次期社長と訳あり偽装恋愛

駅から歩いて十分のとろこにショッピングモールがあり、いろいろ見て回った。

ファンデーションが残り少なくなっていたので購入したり、気に入った服を試着してみたりして買い物を楽しんでいたらあっという間に時間は過ぎていた。
休憩のためベンチでコーヒーを飲んでいたら、スマホに玲奈から着信があった。

「もしもし」

『もしもし梨音!あー、出てくれてよかった。今って暇?何してるの?』

矢継ぎ早に言われ、若干戸惑いながら答える。

「今は一人で買い物してるけど」

『じゃあ、この後の予定は?』

「買い物が済んだら帰るだけだけど」

『お願い、助けて!』

焦ったように言う玲奈。
しかも助けてとか、ただ事じゃないのかも知れない。

「どうしたの?なにがあったの?助けてってどういうこと?」

『私を助けると思って、十八時に会社の最寄り駅の銅像の前に来て!』

「だから、一体何があったの?」

『今は何も聞かないで。
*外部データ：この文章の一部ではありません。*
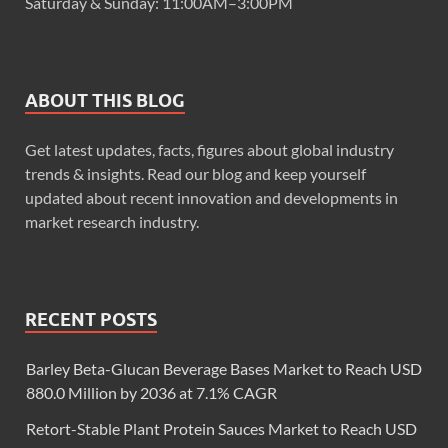
Saturday & Sunday: 11:00AM–3:00PM
ABOUT THIS BLOG
Get latest updates, facts, figures about global industry
trends & insights. Read our blog and keep yourself
updated about recent innovation and developments in
market research industry.
RECENT POSTS
Barley Beta-Glucan Beverage Bases Market to Reach USD
880.0 Million by 2036 at 7.1% CAGR
Retort-Stable Plant Protein Sauces Market to Reach USD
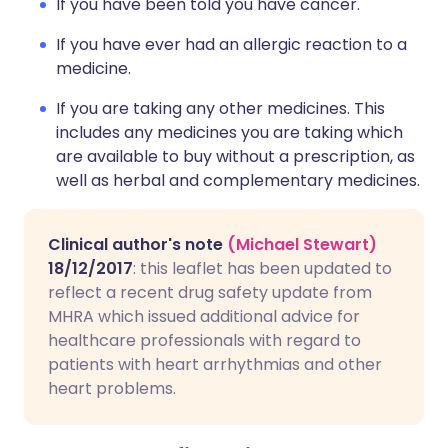
If you have been told you have cancer.
If you have ever had an allergic reaction to a
medicine.
If you are taking any other medicines. This
includes any medicines you are taking which
are available to buy without a prescription, as
well as herbal and complementary medicines.
Clinical author's note
(Michael Stewart)
18/12/2017
: this leaflet has been updated to
reflect a recent drug safety update from
MHRA which issued additional advice for
healthcare professionals with regard to
patients with heart arrhythmias and other
heart problems.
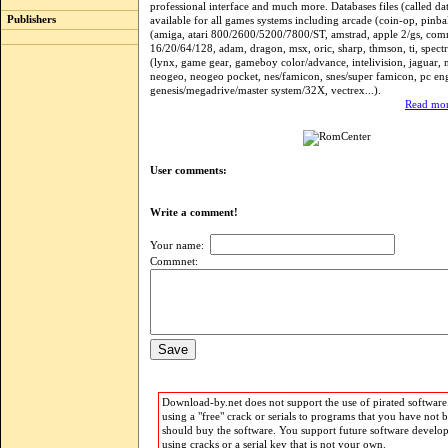
professional interface and much more. Databases files (called dat
Publishers
available for all games systems including arcade (coin-op, pinba
(amiga, atari 800/2600/5200/7800/ST, amstrad, apple 2/gs, co
16/20/64/128, adam, dragon, msx, oric, sharp, thmson, ti, spectr
(lynx, game gear, gameboy color/advance, intelivision, jaguar, 
neogeo, neogeo pocket, nes/famicon, snes/super famicon, pc eng
genesis/megadrive/master system/32X, vectrex...).
Read mor
User comments:
Write a comment!
Your name:
Commnet:
Download-by.net does not support the use of pirated software.
using a "free" crack or serials to programs that you have not 
should buy the software. You support future software develo
using cracks or a serial key that is not your own.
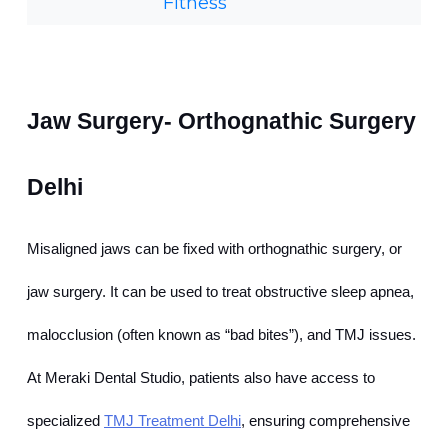
Fitness
Jaw Surgery- Orthognathic Surgery 
Delhi
Misaligned jaws can be fixed with orthognathic surgery, or 
jaw surgery. It can be used to treat obstructive sleep apnea, 
malocclusion (often known as “bad bites”), and TMJ issues. 
At Meraki Dental Studio, patients also have access to 
specialized
TMJ Treatment Delhi
, ensuring comprehensive 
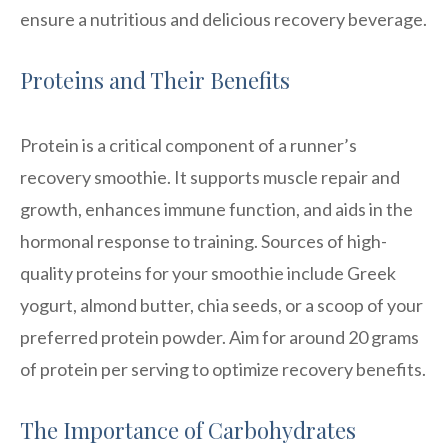
ensure a nutritious and delicious recovery beverage.
Proteins and Their Benefits
Protein is a critical component of a runner’s
recovery smoothie. It supports muscle repair and
growth, enhances immune function, and aids in the
hormonal response to training. Sources of high-
quality proteins for your smoothie include Greek
yogurt, almond butter, chia seeds, or a scoop of your
preferred protein powder. Aim for around 20 grams
of protein per serving to optimize recovery benefits.
The Importance of Carbohydrates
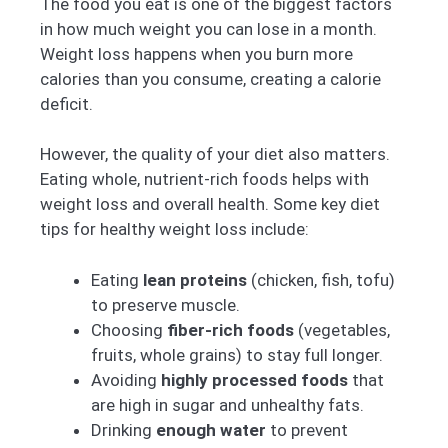
The food you eat is one of the biggest factors
in how much weight you can lose in a month.
Weight loss happens when you burn more
calories than you consume, creating a calorie
deficit.
However, the quality of your diet also matters.
Eating whole, nutrient-rich foods helps with
weight loss and overall health. Some key diet
tips for healthy weight loss include:
Eating
lean proteins
(chicken, fish, tofu)
to preserve muscle.
Choosing
fiber-rich foods
(vegetables,
fruits, whole grains) to stay full longer.
Avoiding
highly processed foods
that
are high in sugar and unhealthy fats.
Drinking
enough water
to prevent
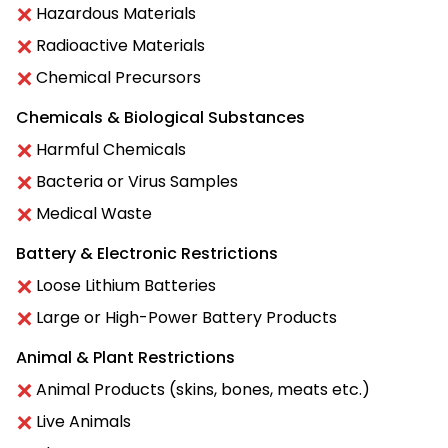
Hazardous Materials
Radioactive Materials
Chemical Precursors
Chemicals & Biological Substances
Harmful Chemicals
Bacteria or Virus Samples
Medical Waste
Battery & Electronic Restrictions
Loose Lithium Batteries
Large or High-Power Battery Products
Animal & Plant Restrictions
Animal Products (skins, bones, meats etc.)
Live Animals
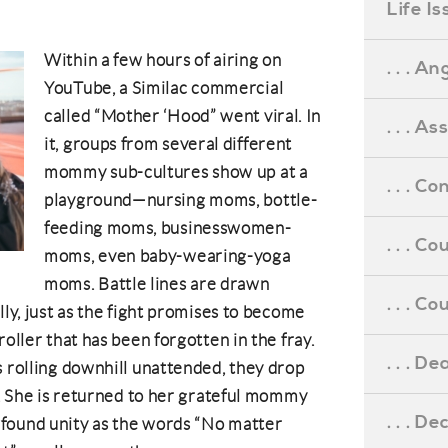
Life I
Within a few hours of airing on
. . . An
YouTube, a Similac commercial
called “Mother ‘Hood” went viral. In
. . . A
it, groups from several different
mommy sub-cultures show up at a
. . . C
playground—nursing moms, bottle-
feeding moms, businesswomen-
. . . C
moms, even baby-wearing-yoga
moms. Battle lines are drawn
. . . 
lly, just as the fight promises to become
roller that has been forgotten in the fray.
. . . D
s rolling downhill unattended, they drop
er. She is returned to her grateful mommy
. . . D
found unity as the words “No matter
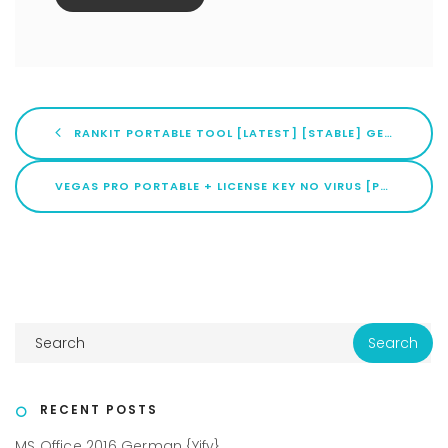
RANKIT PORTABLE TOOL [LATEST] [STABLE] GENUINE
VEGAS PRO PORTABLE + LICENSE KEY NO VIRUS [PATCH] INSTANT
RECENT POSTS
MS Office 2016 German {Yify}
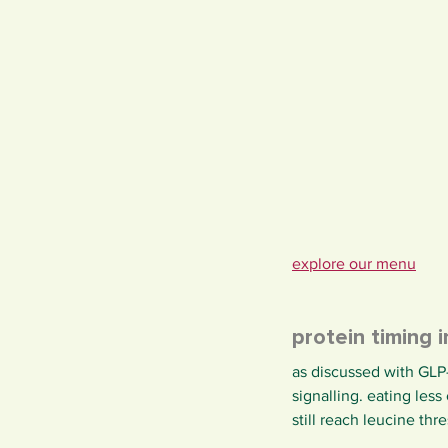
explore our menu
protein timing 
as discussed with GLP-
signalling. eating les
still reach leucine th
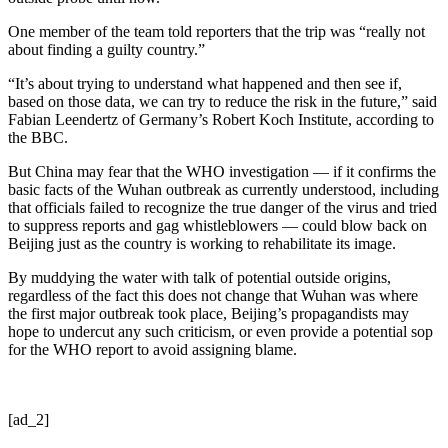
One member of the team told reporters that the trip was “really not
about finding a guilty country.”
“It’s about trying to understand what happened and then see if,
based on those data, we can try to reduce the risk in the future,” said
Fabian Leendertz of Germany’s Robert Koch Institute, according to
the BBC.
But China may fear that the WHO investigation — if it confirms the
basic facts of the Wuhan outbreak as currently understood, including
that officials failed to recognize the true danger of the virus and tried
to suppress reports and gag whistleblowers — could blow back on
Beijing just as the country is working to rehabilitate its image.
By muddying the water with talk of potential outside origins,
regardless of the fact this does not change that Wuhan was where
the first major outbreak took place, Beijing’s propagandists may
hope to undercut any such criticism, or even provide a potential sop
for the WHO report to avoid assigning blame.
[ad_2]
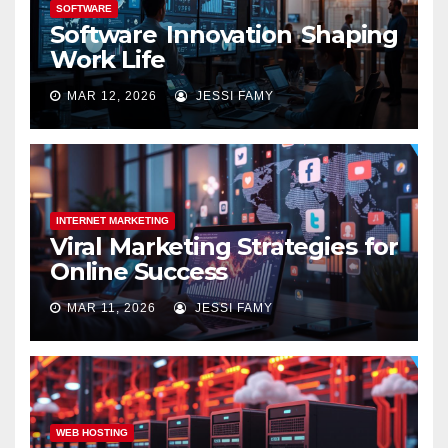
SOFTWARE
Software Innovation Shaping
Work Life
MAR 12, 2026
JESSI FAMY
INTERNET MARKETING
Viral Marketing Strategies for
Online Success
MAR 11, 2026
JESSI FAMY
WEB HOSTING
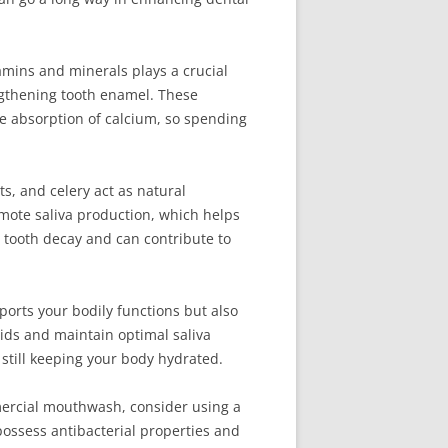
tamins and minerals plays a crucial
ngthening tooth enamel. These
he absorption of calcium, so spending
ts, and celery act as natural
mote saliva production, which helps
 tooth decay and can contribute to
pports your bodily functions but also
ids and maintain optimal saliva
e still keeping your body hydrated.
mmercial mouthwash, consider using a
possess antibacterial properties and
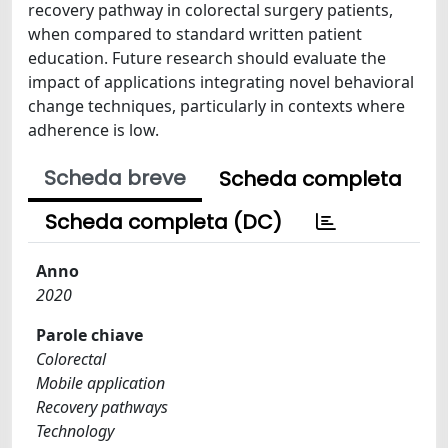
recovery pathway in colorectal surgery patients,
when compared to standard written patient
education. Future research should evaluate the
impact of applications integrating novel behavioral
change techniques, particularly in contexts where
adherence is low.
Scheda breve
Scheda completa
Scheda completa (DC)
Anno
2020
Parole chiave
Colorectal
Mobile application
Recovery pathways
Technology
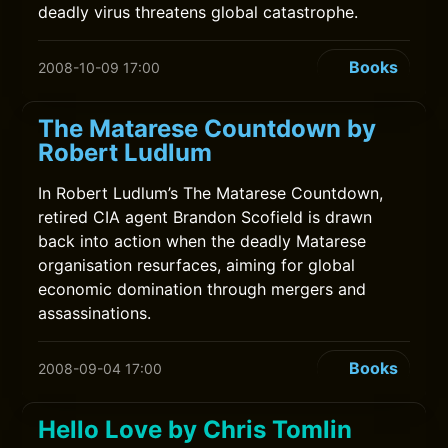
deadly virus threatens global catastrophe.
Books
2008-10-09 17:00
The Matarese Countdown by
Robert Ludlum
In Robert Ludlum’s The Matarese Countdown,
retired CIA agent Brandon Scofield is drawn
back into action when the deadly Matarese
organisation resurfaces, aiming for global
economic domination through mergers and
assassinations.
Books
2008-09-04 17:00
Hello Love by Chris Tomlin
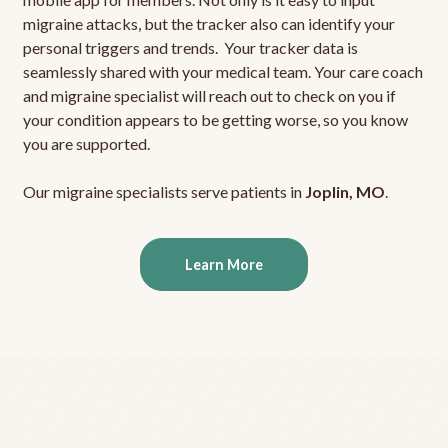
migraine attacks, but the tracker also can identify your
personal triggers and trends. Your tracker data is
seamlessly shared with your medical team. Your care coach
and migraine specialist will reach out to check on you if
your condition appears to be getting worse, so you know
you are supported.
Our migraine specialists serve patients in
Joplin, MO
.
Learn More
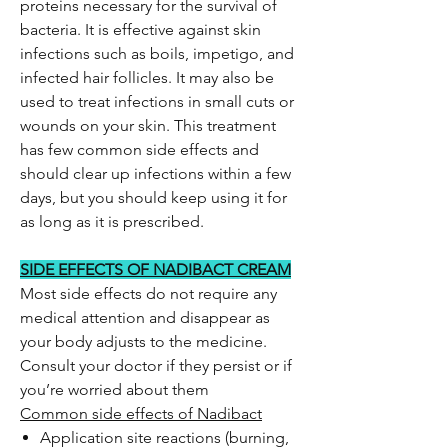
proteins necessary for the survival of
bacteria. It is effective against skin
infections such as boils, impetigo, and
infected hair follicles. It may also be
used to treat infections in small cuts or
wounds on your skin. This treatment
has few common side effects and
should clear up infections within a few
days, but you should keep using it for
as long as it is prescribed.
SIDE EFFECTS OF NADIBACT CREAM
Most side effects do not require any
medical attention and disappear as
your body adjusts to the medicine.
Consult your doctor if they persist or if
you’re worried about them
Common side effects of Nadibact
Application site reactions (burning,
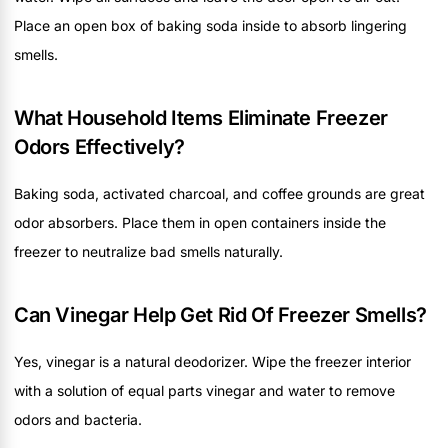
Place an open box of baking soda inside to absorb lingering
smells.
What Household Items Eliminate Freezer
Odors Effectively?
Baking soda, activated charcoal, and coffee grounds are great
odor absorbers. Place them in open containers inside the
freezer to neutralize bad smells naturally.
Can Vinegar Help Get Rid Of Freezer Smells?
Yes, vinegar is a natural deodorizer. Wipe the freezer interior
with a solution of equal parts vinegar and water to remove
odors and bacteria.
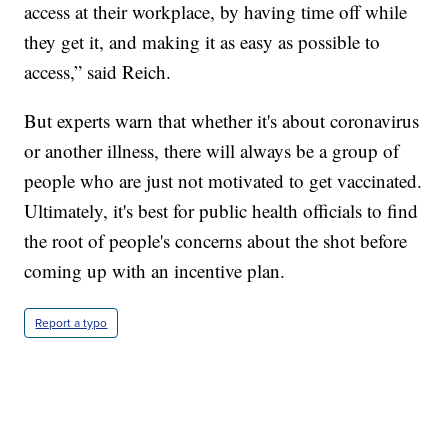
access at their workplace, by having time off while
they get it, and making it as easy as possible to
access,” said Reich.
But experts warn that whether it's about coronavirus
or another illness, there will always be a group of
people who are just not motivated to get vaccinated.
Ultimately, it's best for public health officials to find
the root of people's concerns about the shot before
coming up with an incentive plan.
Report a typo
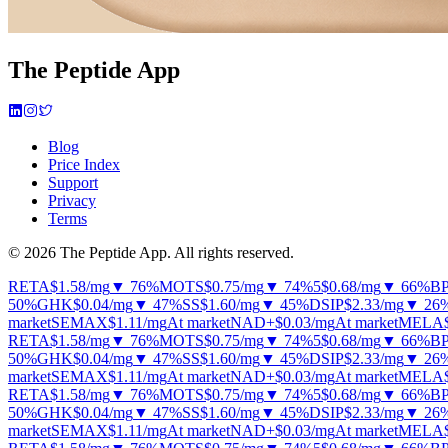
The Peptide App
Blog
Price Index
Support
Privacy
Terms
© 2026 The Peptide App. All rights reserved.
RETA
$1.58
/mg
▼ 76%
MOTS
$0.75
/mg
▼ 74%
5
$0.68
/mg
▼ 66%
B
50%
GHK
$0.04
/mg
▼ 47%
SS
$1.60
/mg
▼ 45%
DSIP
$2.33
/mg
▼ 26
market
SEMAX
$1.11
/mg
At market
NAD+
$0.03
/mg
At market
MELA
RETA
$1.58
/mg
▼ 76%
MOTS
$0.75
/mg
▼ 74%
5
$0.68
/mg
▼ 66%
B
50%
GHK
$0.04
/mg
▼ 47%
SS
$1.60
/mg
▼ 45%
DSIP
$2.33
/mg
▼ 26
market
SEMAX
$1.11
/mg
At market
NAD+
$0.03
/mg
At market
MELA
RETA
$1.58
/mg
▼ 76%
MOTS
$0.75
/mg
▼ 74%
5
$0.68
/mg
▼ 66%
B
50%
GHK
$0.04
/mg
▼ 47%
SS
$1.60
/mg
▼ 45%
DSIP
$2.33
/mg
▼ 26
market
SEMAX
$1.11
/mg
At market
NAD+
$0.03
/mg
At market
MELA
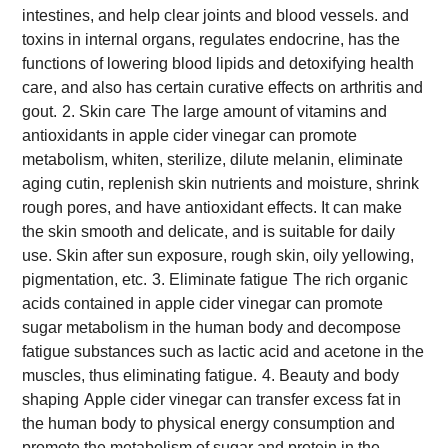
intestines, and help clear joints and blood vessels. and
toxins in internal organs, regulates endocrine, has the
functions of lowering blood lipids and detoxifying health
care, and also has certain curative effects on arthritis and
gout.
2. Skin care
The large amount of vitamins and
antioxidants in apple cider vinegar can promote
metabolism, whiten, sterilize, dilute melanin, eliminate
aging cutin, replenish skin nutrients and moisture, shrink
rough pores, and have antioxidant effects. It can make
the skin smooth and delicate, and is suitable for daily
use. Skin after sun exposure, rough skin, oily yellowing,
pigmentation, etc.
3. Eliminate fatigue
The rich organic
acids contained in apple cider vinegar can promote
sugar metabolism in the human body and decompose
fatigue substances such as lactic acid and acetone in the
muscles, thus eliminating fatigue.
4. Beauty and body
shaping
Apple cider vinegar can transfer excess fat in
the human body to physical energy consumption and
promote the metabolism of sugar and protein in the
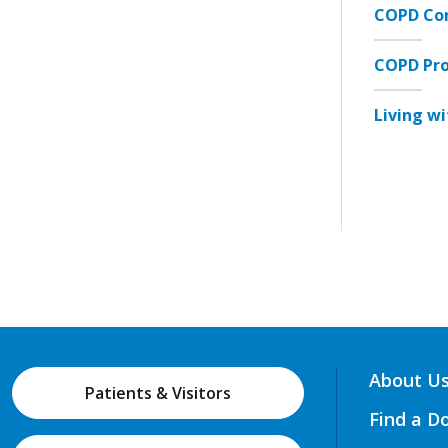
COPD Con
COPD Pr
Living w
About U
Patients & Visitors
Find a D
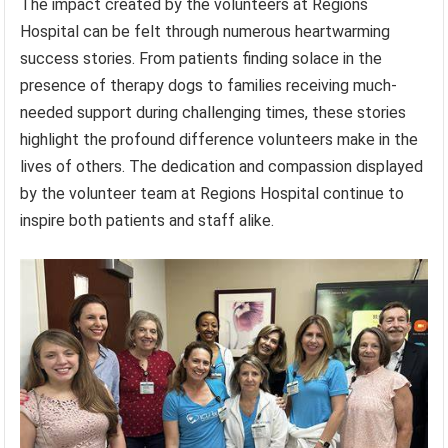
The impact created by the volunteers at Regions
Hospital can be felt through numerous heartwarming
success stories. From patients finding solace in the
presence of therapy dogs to families receiving much-
needed support during challenging times, these stories
highlight the profound difference volunteers make in the
lives of others. The dedication and compassion displayed
by the volunteer team at Regions Hospital continue to
inspire both patients and staff alike.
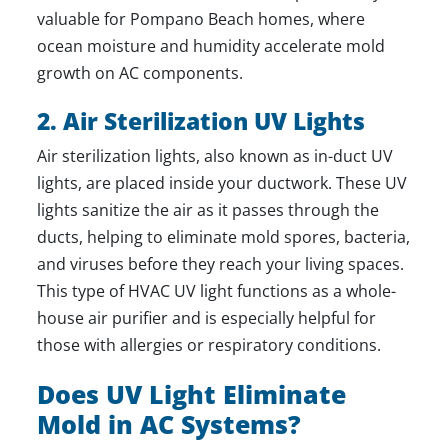
valuable for Pompano Beach homes, where
ocean moisture and humidity accelerate mold
growth on AC components.
2. Air Sterilization UV Lights
Air sterilization lights, also known as in-duct UV
lights, are placed inside your ductwork. These UV
lights sanitize the air as it passes through the
ducts, helping to eliminate mold spores, bacteria,
and viruses before they reach your living spaces.
This type of HVAC UV light functions as a whole-
house air purifier and is especially helpful for
those with allergies or respiratory conditions.
Does UV Light Eliminate
Mold in AC Systems?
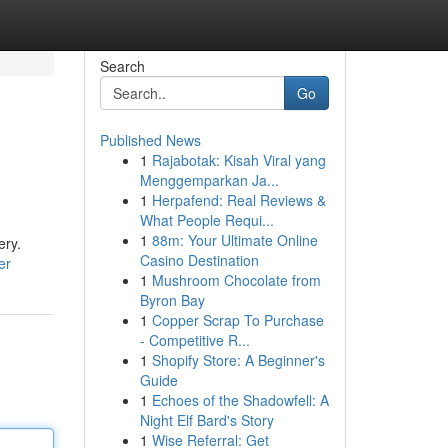
Search
Go
Published News
1
Rajabotak: Kisah Viral yang
Menggemparkan Ja...
1
Herpafend: Real Reviews &
What People Requi...
1
88m: Your Ultimate Online
ery.
Casino Destination
er
1
Mushroom Chocolate from
Byron Bay
1
Copper Scrap To Purchase
- Competitive R...
1
Shopify Store: A Beginner's
Guide
1
Echoes of the Shadowfell: A
Night Elf Bard's Story
1
Wise Referral: Get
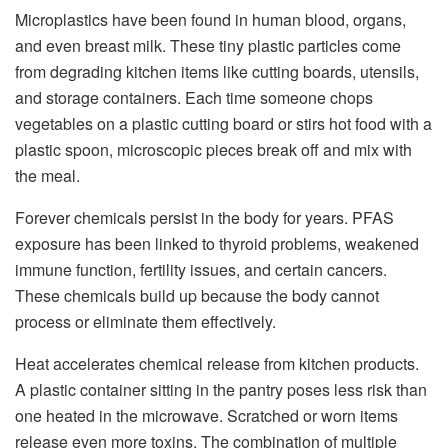
Microplastics have been found in human blood, organs,
and even breast milk. These tiny plastic particles come
from degrading kitchen items like cutting boards, utensils,
and storage containers. Each time someone chops
vegetables on a plastic cutting board or stirs hot food with a
plastic spoon, microscopic pieces break off and mix with
the meal.
Forever chemicals persist in the body for years. PFAS
exposure has been linked to thyroid problems, weakened
immune function, fertility issues, and certain cancers.
These chemicals build up because the body cannot
process or eliminate them effectively.
Heat accelerates chemical release from kitchen products.
A plastic container sitting in the pantry poses less risk than
one heated in the microwave. Scratched or worn items
release even more toxins. The combination of multiple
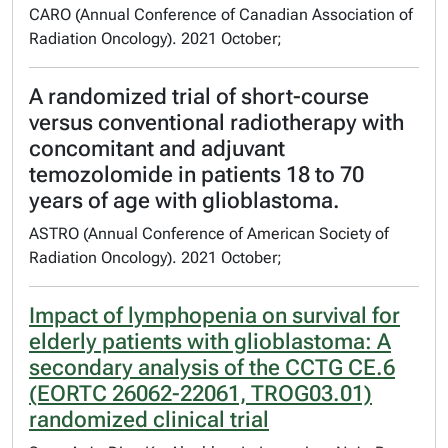
CARO (Annual Conference of Canadian Association of
Radiation Oncology). 2021 October;
A randomized trial of short-course
versus conventional radiotherapy with
concomitant and adjuvant
temozolomide in patients 18 to 70
years of age with glioblastoma.
ASTRO (Annual Conference of American Society of
Radiation Oncology). 2021 October;
Impact of lymphopenia on survival for
elderly patients with glioblastoma: A
secondary analysis of the CCTG CE.6
(EORTC 26062-22061, TROG03.01)
randomized clinical trial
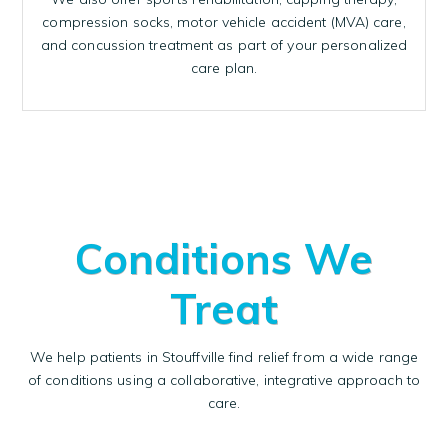
compression socks, motor vehicle accident (MVA) care,
and concussion treatment as part of your personalized
care plan.
Conditions We
Treat
We help patients in Stouffville find relief from a wide range
of conditions using a collaborative, integrative approach to
care.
待ってるから絶対に来てね。お願いよ、約束だからね』

「あ、玲奈っ」

ツーツーツーという機械音が流れる。
今は何も聞かないでってどういうことだろう。
一応、電話をかけ直すと留守電に繋がった。
ホントに意味が分からなくて疑問ばかりが浮かぶ。

強引に押しきられ、断ることも出来なかった。
このあとの予定がないからいいけど。

取りあえず、言われた場所に行けばいいってことか。